_WHAT THE TASK REQUIRES_
Reproduce the text in the rows below verbatim, leaving out the pictures.

[Transcribed page contents]
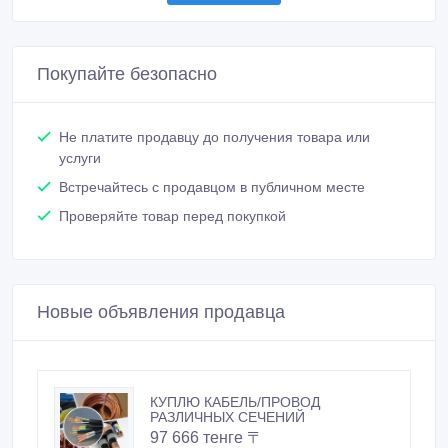
Покупайте безопасно
Не платите продавцу до получения товара или
услуги
Встречайтесь с продавцом в публичном месте
Проверяйте товар перед покупкой
Новые объявления продавца
КУПЛЮ КАБЕЛЬ/ПРОВОД
РАЗЛИЧНЫХ СЕЧЕНИЙ
97 666 тенге 〒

_SOLVED PROBLEM_
Покупайте безопасно
Не платите продавцу до получения товара или
услуги
Встречайтесь с продавцом в публичном месте
Проверяйте товар перед покупкой
Новые объявления продавца
КУПЛЮ КАБЕЛЬ/ПРОВОД
РАЗЛИЧНЫХ СЕЧЕНИЙ
97 666 тенге 〒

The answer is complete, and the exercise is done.